Лэнгдон вспомнил, как объяснял это однажды студентам: «Мусульманский Микеланджело, к примеру, никогда бы не написал лик Бога на потолке Сикстинской капеллы; он начертал бы там Божье имя. Всякого, кто изобразил бы лицо Бога, мусульмане сочли бы святотатцем».
Затем Лэнгдон заговорил о причине этого различия.
«И христианство, и ислам логоцентричны, – сказал он студентам, – то есть в центре их внимания Слово. Согласно христианской традиции Слово стало плотью, как сказано в Евангелии от Иоанна: «И Слово стало плотию и обитало с нами». Допустимо поэтому изображать Слово в человеческом облике. Исламская традиция, напротив, говорит, что Слово не становилось плотью и должно поэтому оставаться словом… чаще всего принимая форму того или иного каллиграфически написанного имени, священного для мусульман».
Один из студентов Лэнгдона резюмировал эти сложности забавной и точной заметкой на полях: «Христианин любит лица, мусульманин – слова».
– Здесь перед нами, – продолжил Мирсат, жестом предлагая взглянуть в дальний конец величественного помещения, – уникальный пример соединения христианства с исламом.
Он показал на символы двух религий в просторной апсиде: на Деву Марию с Младенцем, глядящую с потолка на михраб – на полукруглую нишу, ориентированную в сторону Мекки. Расположенное поблизости возвышение, к которому ведет лестница, напоминает кафедру христианского проповедника, но на самом деле это минбар, откуда имам обращается к правоверным в пятницу. А сооружение, похожее на христианские церковные хоры, – это махфиль для муэдзина, на котором он преклоняет колени и произносит славословия во время общей молитвы.
– Мечети и соборы удивительно схожи между собой, – сказал Мирсат. – Восточные и западные традиции не настолько различны, как можно подумать!
– Мирсат, – нетерпеливо подал голос Брюдер. – Мы бы хотели поскорее увидеть гробницу Дандоло.
На лице Мирсата возникло легкое недовольство: похоже, он счел такую спешку проявлением неуважения к зданию.
– Да, – подтвердил Лэнгдон. – Простите, что торопим вас, но у нас очень жесткий график.
– Как вам будет угодно, – сказал Мирсат и показал на высокий балкон справа. – Давайте поднимемся и подойдем к гробнице.
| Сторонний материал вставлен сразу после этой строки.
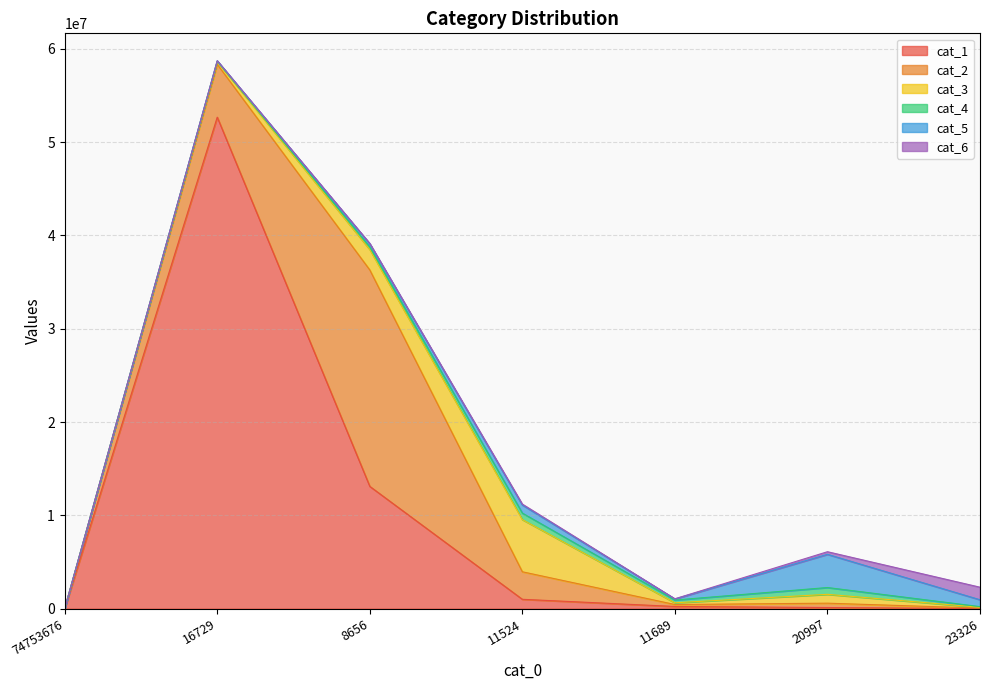

Does the chart display data point markers on the line(s)?

No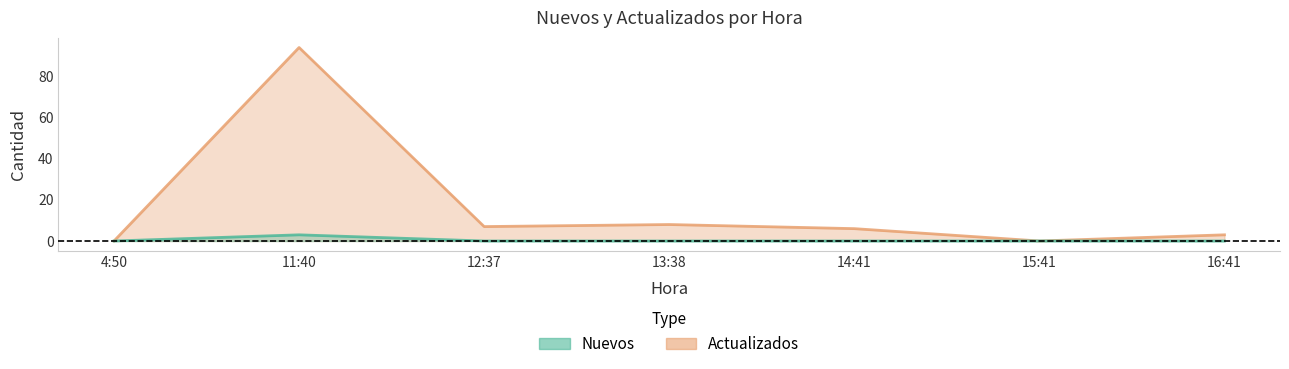

At which label does Nuevos reach its peak?

11:40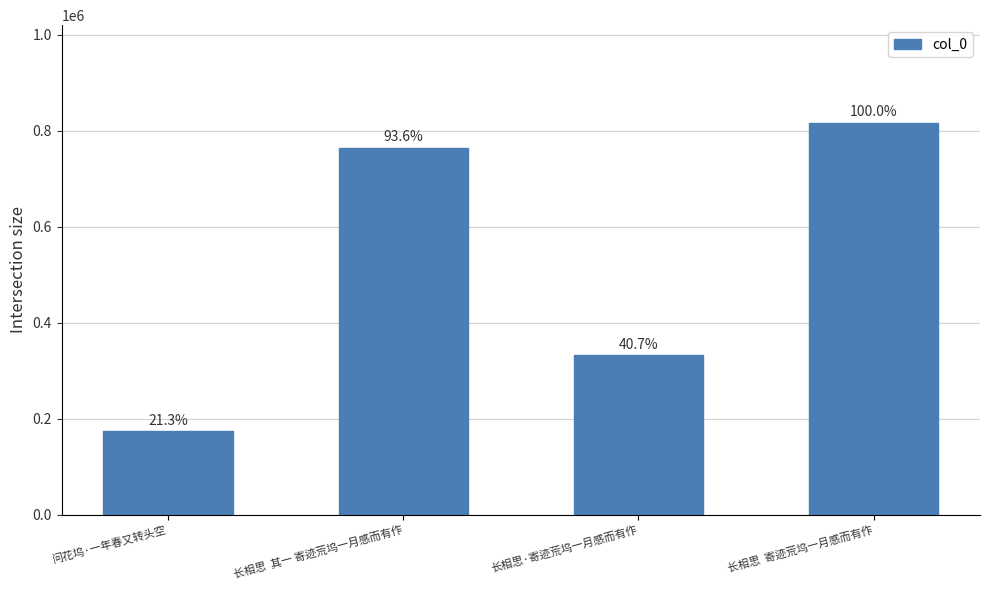

Reading right to left, transcribe all the data shown in this chart.

长相思  寄迹荒坞一月感而有作=815981	长相思·寄迹荒坞一月感而有作=331821	长相思  其一 寄迹荒坞一月感而有作=763430	问花坞·一年春又转头空=173448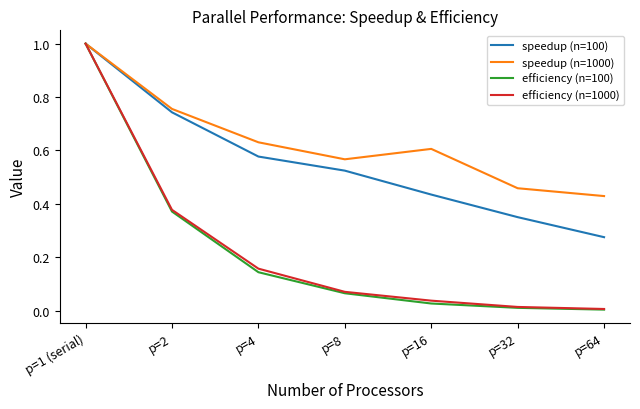

What are all the series names shown in the legend?

speedup (n=100), speedup (n=1000), efficiency (n=100), efficiency (n=1000)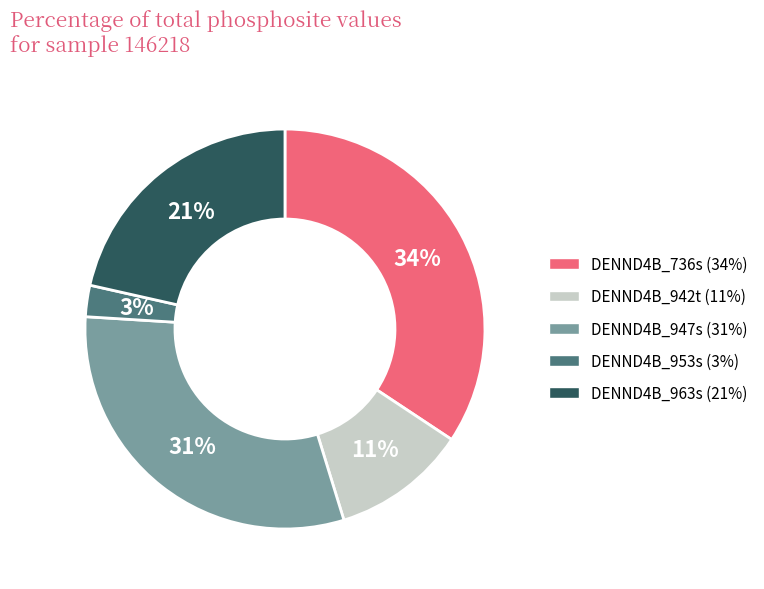

To the nearest percent, what is the difference between the DENND4B_942t and DENND4B_953s slice percentages?

8%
– Туда? – изумленно спросил Лэнгдон. – Разве Энрико Дандоло похоронен не в крипте?
Как выглядит сама гробница, Лэнгдон помнил, но где именно она находится в соборе – нет. Ему представлялось какое-то сумрачное подземелье.
Мирсата его вопрос, похоже, сильно удивил.
– Нет, профессор, гробница Энрико Дандоло, безусловно, наверху.
* * *Что, черт возьми, такое происходит? – недоумевал Мирсат.
Когда Лэнгдон попросил показать ему гробницу Дандоло, Мирсат решил, что это уловка. Гробница Дандоло никого не интересует. Мирсат предположил, что на самом деле Лэнгдон хочет увидеть загадочный памятник древности рядом с гробницей Дандоло – мозаичный деисус с Христом Пантократором, который не без оснований считают одним из самых таинственных произведений религиозного искусства в Айя-Софии.
Лэнгдон взялся за изучение деисуса, но не хочет это афишировать, решил Мирсат: профессор, видимо, пишет тайком от коллег статью об этой мозаике.
Но теперь Мирсат был в смятении. Лэнгдон не может не знать, что деисус находится на втором этаже. Почему же он разыграл такое изумление?
Или ему действительно нужна гробница Дандоло?
Озадаченный, Мирсат повел посетителей к лестнице мимо одной из двух знаменитых урн Айя-Софии – огромного сосуда вместимостью в тысячу двести литров с лишним, вырезанного из цельного куска мрамора в эллинистическую эпоху.